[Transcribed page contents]
= = = = =
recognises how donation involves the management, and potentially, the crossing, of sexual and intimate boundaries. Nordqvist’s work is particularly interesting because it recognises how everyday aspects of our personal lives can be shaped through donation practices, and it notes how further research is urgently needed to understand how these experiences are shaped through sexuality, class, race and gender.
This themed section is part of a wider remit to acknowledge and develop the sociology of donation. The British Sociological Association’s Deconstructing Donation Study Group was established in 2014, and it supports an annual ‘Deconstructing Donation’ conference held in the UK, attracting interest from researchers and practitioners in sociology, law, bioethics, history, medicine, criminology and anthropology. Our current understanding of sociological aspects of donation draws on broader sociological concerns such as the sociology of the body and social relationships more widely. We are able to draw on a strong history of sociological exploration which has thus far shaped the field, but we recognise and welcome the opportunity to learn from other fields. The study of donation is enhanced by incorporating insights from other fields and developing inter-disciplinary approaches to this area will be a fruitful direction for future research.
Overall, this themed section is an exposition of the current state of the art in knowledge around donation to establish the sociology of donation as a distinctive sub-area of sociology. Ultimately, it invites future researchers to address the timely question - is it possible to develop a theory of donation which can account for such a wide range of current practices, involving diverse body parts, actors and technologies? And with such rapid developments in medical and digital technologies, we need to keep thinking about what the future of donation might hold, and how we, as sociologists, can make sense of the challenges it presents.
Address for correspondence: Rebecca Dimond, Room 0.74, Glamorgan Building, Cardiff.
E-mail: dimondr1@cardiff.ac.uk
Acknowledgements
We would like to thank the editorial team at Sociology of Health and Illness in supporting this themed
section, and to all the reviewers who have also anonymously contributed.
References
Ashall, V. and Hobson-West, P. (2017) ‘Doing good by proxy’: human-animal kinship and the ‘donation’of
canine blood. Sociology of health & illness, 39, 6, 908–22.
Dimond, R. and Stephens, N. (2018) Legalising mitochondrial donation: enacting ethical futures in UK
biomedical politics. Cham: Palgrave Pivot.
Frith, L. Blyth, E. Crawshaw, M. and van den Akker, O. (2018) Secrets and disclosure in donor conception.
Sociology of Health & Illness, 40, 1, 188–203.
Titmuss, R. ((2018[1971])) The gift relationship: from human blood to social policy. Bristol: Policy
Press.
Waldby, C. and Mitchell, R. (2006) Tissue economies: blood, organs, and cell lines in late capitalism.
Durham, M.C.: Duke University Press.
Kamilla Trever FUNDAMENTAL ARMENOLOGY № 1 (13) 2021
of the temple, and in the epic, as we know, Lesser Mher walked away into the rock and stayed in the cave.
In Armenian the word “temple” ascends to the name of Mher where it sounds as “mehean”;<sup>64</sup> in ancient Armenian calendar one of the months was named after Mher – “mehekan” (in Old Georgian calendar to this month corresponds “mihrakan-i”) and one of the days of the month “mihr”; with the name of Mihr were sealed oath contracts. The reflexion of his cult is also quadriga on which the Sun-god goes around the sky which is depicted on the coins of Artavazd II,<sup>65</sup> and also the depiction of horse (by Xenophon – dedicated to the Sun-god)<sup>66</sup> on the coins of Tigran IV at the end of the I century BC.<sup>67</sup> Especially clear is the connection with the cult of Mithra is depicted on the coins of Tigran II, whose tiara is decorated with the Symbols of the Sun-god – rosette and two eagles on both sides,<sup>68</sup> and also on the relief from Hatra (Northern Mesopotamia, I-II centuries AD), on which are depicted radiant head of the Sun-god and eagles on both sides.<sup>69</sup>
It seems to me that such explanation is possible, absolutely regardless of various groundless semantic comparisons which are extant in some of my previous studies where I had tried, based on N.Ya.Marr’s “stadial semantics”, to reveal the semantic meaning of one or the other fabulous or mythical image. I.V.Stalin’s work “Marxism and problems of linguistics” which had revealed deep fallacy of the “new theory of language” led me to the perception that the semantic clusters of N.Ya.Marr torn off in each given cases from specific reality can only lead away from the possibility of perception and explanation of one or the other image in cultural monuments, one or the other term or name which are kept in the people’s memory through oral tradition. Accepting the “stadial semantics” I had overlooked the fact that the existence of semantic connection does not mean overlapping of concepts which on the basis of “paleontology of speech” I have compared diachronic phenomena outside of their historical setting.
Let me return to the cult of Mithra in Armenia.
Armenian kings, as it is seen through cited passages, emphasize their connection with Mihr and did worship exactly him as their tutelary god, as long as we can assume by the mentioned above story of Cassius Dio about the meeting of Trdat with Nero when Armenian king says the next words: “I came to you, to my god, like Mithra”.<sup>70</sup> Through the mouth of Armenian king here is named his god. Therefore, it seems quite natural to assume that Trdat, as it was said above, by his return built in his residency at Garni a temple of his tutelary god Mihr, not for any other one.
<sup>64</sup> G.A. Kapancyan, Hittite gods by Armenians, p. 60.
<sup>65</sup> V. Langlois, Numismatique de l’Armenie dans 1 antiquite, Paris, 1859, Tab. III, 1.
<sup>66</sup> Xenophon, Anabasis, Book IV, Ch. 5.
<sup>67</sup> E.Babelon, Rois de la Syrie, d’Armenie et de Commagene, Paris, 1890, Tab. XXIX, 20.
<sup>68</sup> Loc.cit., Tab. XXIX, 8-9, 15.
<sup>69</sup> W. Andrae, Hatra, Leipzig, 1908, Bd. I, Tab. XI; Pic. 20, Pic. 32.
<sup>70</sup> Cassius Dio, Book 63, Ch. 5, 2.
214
= = = = =
What you should do |
Determine the number of lines in these entries that contain the word "blood", and write only that number.

Result of this exercise |
3